Amsterdam

A few years ago, a friend and I spent a few days in Amsterdam. Sightseeing, eating, drinking - we stayed with another friend who owned a small green boat, and one day, the third friend took us on a tour of the canals. At some point, we rounded a corner and found ourselves face to face with a tremendous, beautifully restored galleon. Let me tell you, the thing was immense. "The stock exchange is a Dutch invention; people bought shares in ships, but the transatlantic took so long that shareholders started swapping amongst themselves, and the city behind us had been built with the profits." Was the point of a story our Dutch friend told us as we circled the ship.
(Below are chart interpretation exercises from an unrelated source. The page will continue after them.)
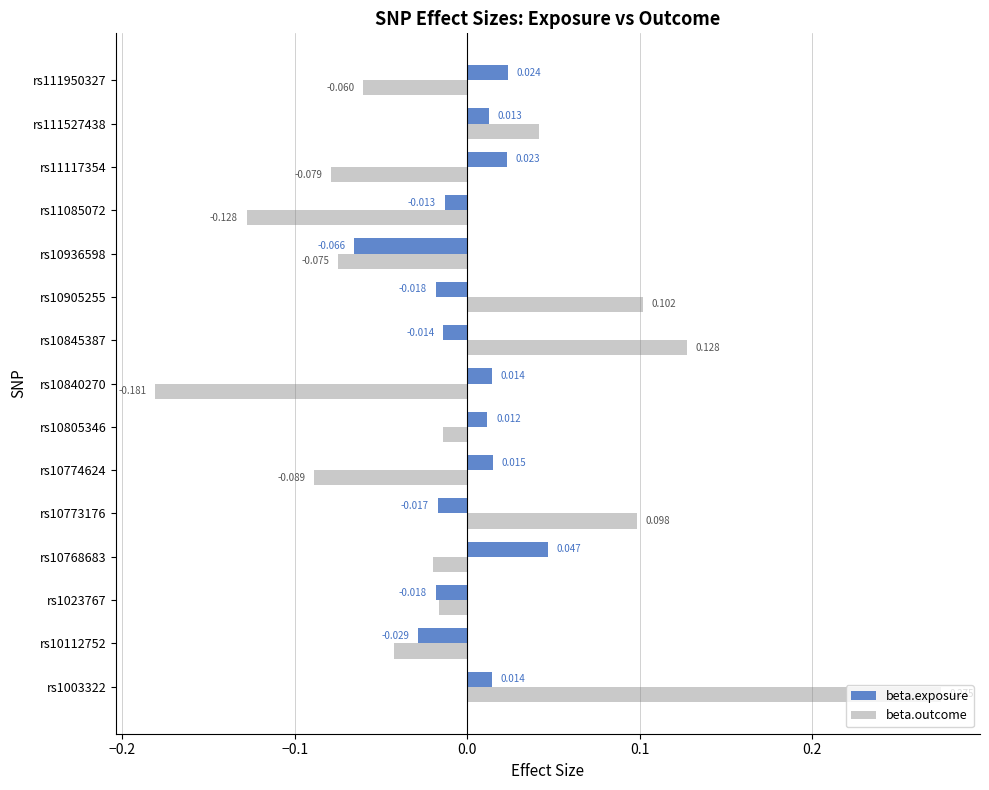

Is the value of beta.outcome at rs111950327 greater than the value of beta.exposure at rs10840270?

No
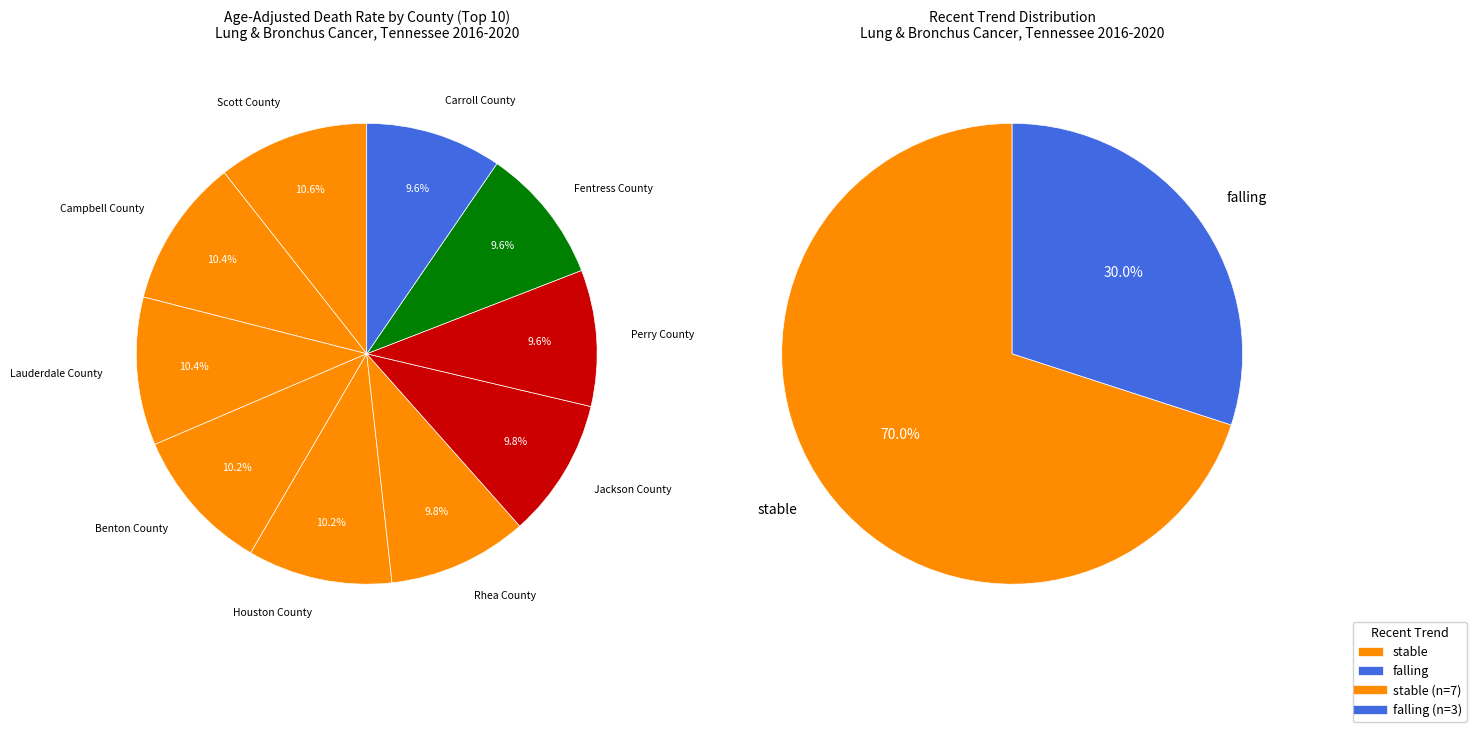

True or false: rising accounts for 0% of the total.

True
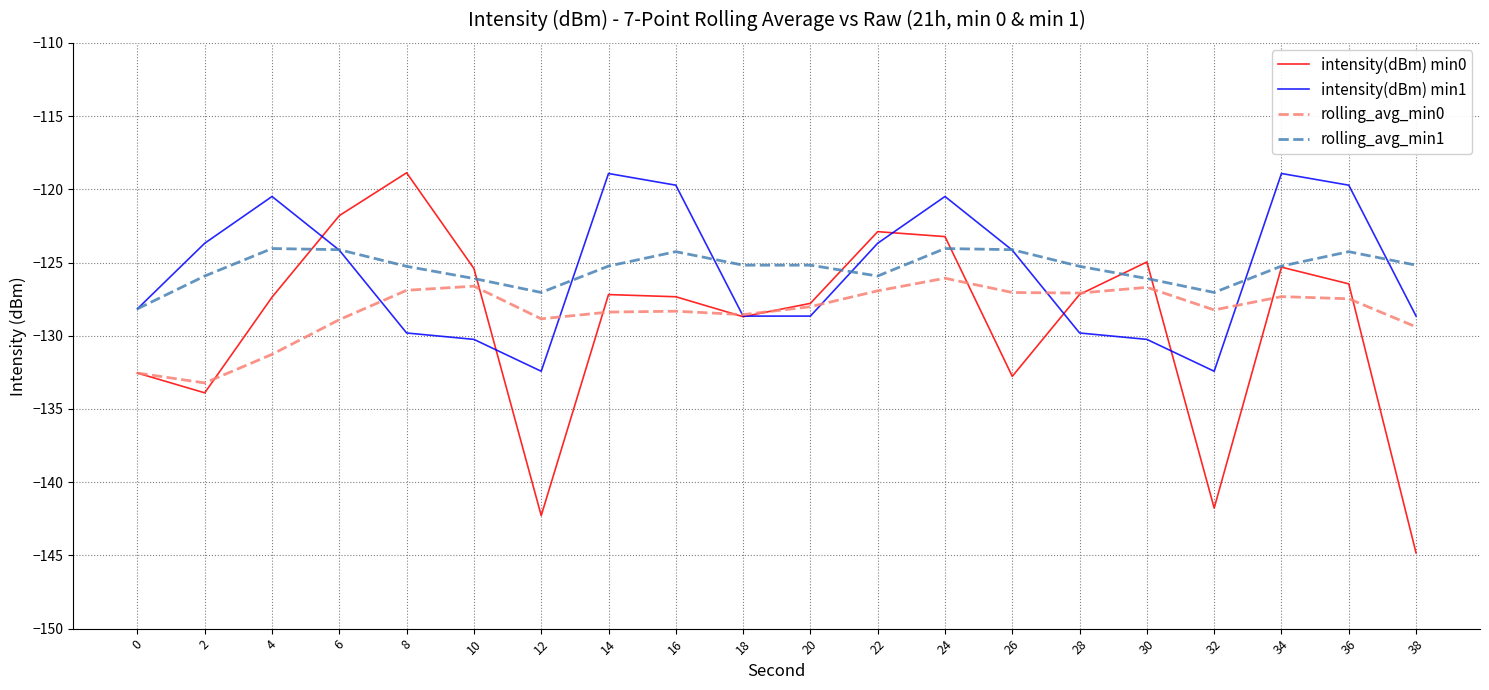

True or false: rolling_avg_min1 has a value of -124.3 at 16.

True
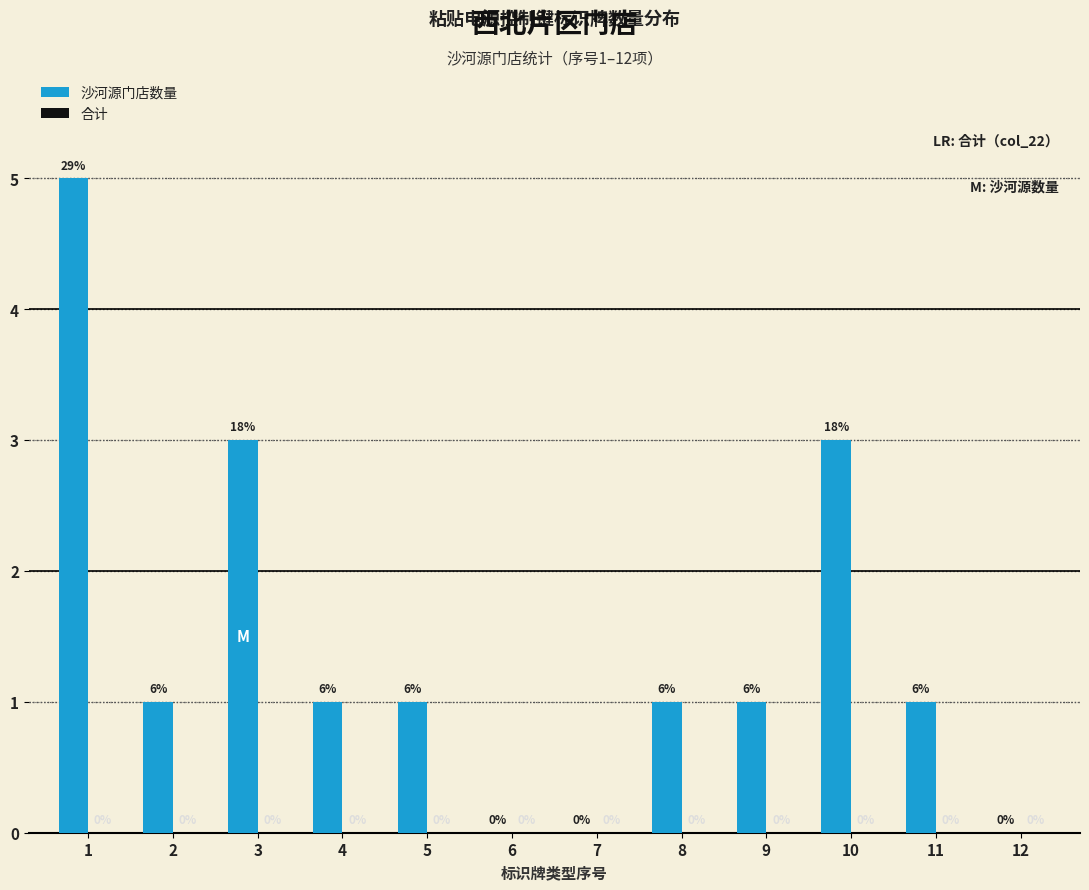

Reading left to right, what are all the values shown in this chart?

1=5	2=1	3=3	4=1	5=1	6=0	7=0	8=1	9=1	10=3	11=1	12=0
Mind you, this was Amsterdam. Our friend was seeing a therapist to try to cut his hash consumption down, and his goal was two hash joints a day. Even so, the galleon seemed strange to me, in a way I couldn't figure out until we'd circled it a few more times. The dimensions were all off. The ship wasn't long and sleek, like the clippers you sometimes see in American ports. It was more massive, and much more rounded. I mean, the whole thing was round, in a way that things don't look anymore. Cartoonish round. Bulbous. And I realized, looking at it, that whoever it was that had built this ship, had seen the world very differently. Buildings were lower. The horizon was nearer. The night was darker. The sky, closer. We tend to think in straight lines. Whoever built this ship thought arcs, circles. Looking at it, you could almost picture the world from which it had spring, and see how different it was from our own.